WORK TO COMPLETE
Each line starting at the one that contains "Figure 2. Real view of the mechanical device." and ending at the one that contains "Figure 5. Temporal" must be returned exactly, and the rest of the listing is left out.

DATA RECORDS
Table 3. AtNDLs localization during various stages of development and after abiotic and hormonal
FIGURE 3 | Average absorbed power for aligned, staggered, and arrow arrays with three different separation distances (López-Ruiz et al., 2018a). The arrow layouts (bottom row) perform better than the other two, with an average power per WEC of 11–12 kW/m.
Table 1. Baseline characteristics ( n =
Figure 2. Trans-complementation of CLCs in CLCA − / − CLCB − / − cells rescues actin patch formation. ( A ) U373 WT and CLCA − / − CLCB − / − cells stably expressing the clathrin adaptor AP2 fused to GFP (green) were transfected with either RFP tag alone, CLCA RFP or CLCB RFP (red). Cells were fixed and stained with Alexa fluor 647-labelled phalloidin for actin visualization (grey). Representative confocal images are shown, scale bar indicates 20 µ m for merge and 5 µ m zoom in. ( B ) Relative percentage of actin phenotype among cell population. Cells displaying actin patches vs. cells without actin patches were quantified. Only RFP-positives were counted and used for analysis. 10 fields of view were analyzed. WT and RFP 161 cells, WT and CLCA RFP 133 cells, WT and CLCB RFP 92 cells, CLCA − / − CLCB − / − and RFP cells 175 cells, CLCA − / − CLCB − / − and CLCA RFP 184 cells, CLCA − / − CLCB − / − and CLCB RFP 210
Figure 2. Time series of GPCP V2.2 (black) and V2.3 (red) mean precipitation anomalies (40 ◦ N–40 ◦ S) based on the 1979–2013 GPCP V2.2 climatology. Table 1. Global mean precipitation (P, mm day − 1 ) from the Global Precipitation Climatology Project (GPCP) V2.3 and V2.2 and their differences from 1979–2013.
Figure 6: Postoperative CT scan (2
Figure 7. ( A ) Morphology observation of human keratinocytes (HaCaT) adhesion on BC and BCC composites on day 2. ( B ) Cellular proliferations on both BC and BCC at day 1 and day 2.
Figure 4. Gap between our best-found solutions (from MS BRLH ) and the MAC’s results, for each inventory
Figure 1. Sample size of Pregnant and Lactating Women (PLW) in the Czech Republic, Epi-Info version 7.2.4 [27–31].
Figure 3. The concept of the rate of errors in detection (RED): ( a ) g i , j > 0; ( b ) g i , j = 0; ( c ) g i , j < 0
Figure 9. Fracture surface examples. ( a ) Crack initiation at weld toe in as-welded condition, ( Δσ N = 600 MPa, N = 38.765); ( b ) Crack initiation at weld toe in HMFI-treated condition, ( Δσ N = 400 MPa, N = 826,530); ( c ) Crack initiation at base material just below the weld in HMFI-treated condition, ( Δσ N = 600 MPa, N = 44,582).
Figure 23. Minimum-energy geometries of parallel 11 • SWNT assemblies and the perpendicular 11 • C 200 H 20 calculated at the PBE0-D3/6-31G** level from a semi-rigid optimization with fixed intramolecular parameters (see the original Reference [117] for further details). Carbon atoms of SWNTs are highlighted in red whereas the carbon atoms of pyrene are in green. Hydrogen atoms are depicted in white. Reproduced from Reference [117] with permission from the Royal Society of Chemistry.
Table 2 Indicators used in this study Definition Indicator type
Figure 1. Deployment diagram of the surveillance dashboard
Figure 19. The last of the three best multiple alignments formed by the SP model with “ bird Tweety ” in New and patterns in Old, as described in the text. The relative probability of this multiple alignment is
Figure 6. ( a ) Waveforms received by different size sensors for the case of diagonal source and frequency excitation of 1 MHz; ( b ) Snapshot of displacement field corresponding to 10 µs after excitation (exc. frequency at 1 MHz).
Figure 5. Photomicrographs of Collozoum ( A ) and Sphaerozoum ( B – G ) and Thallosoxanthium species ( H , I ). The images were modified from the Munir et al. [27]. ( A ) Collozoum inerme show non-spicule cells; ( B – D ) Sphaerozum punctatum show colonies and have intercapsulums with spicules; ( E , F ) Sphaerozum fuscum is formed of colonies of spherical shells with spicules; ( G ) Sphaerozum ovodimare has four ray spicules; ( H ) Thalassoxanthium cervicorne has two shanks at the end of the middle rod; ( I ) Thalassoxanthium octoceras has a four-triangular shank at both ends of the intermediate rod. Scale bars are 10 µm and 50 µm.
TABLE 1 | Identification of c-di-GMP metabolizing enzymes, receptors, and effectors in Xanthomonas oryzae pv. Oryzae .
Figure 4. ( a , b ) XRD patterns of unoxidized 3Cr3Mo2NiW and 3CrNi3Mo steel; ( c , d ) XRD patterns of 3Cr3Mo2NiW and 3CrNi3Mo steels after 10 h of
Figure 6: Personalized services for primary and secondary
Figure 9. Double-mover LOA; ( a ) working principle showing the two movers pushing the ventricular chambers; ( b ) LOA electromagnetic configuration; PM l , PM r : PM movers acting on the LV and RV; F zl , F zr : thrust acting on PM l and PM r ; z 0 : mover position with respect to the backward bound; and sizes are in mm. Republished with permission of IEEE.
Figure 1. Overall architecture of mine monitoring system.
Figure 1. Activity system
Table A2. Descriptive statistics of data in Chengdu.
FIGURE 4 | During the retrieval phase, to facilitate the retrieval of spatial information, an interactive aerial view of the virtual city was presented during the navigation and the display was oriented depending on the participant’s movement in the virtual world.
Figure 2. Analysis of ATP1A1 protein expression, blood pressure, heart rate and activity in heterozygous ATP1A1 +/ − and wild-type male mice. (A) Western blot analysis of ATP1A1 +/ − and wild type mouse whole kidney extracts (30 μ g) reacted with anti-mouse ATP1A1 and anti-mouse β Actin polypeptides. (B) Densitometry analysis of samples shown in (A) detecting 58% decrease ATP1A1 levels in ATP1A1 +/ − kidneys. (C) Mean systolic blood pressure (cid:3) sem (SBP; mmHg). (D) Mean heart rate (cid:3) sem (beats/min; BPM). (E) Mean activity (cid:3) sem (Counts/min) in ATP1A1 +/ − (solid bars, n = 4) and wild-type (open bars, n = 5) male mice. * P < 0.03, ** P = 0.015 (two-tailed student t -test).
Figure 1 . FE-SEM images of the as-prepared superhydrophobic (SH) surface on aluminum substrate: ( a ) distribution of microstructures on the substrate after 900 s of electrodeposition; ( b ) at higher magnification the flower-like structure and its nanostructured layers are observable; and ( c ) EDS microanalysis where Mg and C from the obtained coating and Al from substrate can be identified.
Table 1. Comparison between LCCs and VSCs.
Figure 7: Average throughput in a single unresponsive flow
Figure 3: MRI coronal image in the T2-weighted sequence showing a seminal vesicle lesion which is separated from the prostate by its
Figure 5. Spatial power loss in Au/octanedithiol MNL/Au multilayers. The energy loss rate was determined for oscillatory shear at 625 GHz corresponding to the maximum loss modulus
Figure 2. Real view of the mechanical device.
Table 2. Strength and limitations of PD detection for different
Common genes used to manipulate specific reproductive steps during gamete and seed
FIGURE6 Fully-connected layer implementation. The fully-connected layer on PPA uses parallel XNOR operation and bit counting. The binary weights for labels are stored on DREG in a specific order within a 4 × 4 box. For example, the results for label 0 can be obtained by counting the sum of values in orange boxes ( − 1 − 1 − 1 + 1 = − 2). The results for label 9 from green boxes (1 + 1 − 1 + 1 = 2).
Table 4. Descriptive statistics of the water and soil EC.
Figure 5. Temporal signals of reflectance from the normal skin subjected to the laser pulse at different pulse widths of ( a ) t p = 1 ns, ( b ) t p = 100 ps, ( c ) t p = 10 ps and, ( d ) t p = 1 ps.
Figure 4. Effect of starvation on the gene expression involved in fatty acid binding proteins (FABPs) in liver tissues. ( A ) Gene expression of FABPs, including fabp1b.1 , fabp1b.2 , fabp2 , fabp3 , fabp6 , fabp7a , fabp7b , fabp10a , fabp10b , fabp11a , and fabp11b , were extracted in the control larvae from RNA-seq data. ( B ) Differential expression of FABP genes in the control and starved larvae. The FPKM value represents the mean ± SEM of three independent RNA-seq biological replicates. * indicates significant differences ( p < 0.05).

WRITTEN SOLUTION
Figure 2. Real view of the mechanical device.
Table 2. Strength and limitations of PD detection for different
Common genes used to manipulate specific reproductive steps during gamete and seed
FIGURE6 Fully-connected layer implementation. The fully-connected layer on PPA uses parallel XNOR operation and bit counting. The binary weights for labels are stored on DREG in a specific order within a 4 × 4 box. For example, the results for label 0 can be obtained by counting the sum of values in orange boxes ( − 1 − 1 − 1 + 1 = − 2). The results for label 9 from green boxes (1 + 1 − 1 + 1 = 2).
Table 4. Descriptive statistics of the water and soil EC.
Figure 5. Temporal signals of reflectance from the normal skin subjected to the laser pulse at different pulse widths of ( a ) t p = 1 ns, ( b ) t p = 100 ps, ( c ) t p = 10 ps and, ( d ) t p = 1 ps.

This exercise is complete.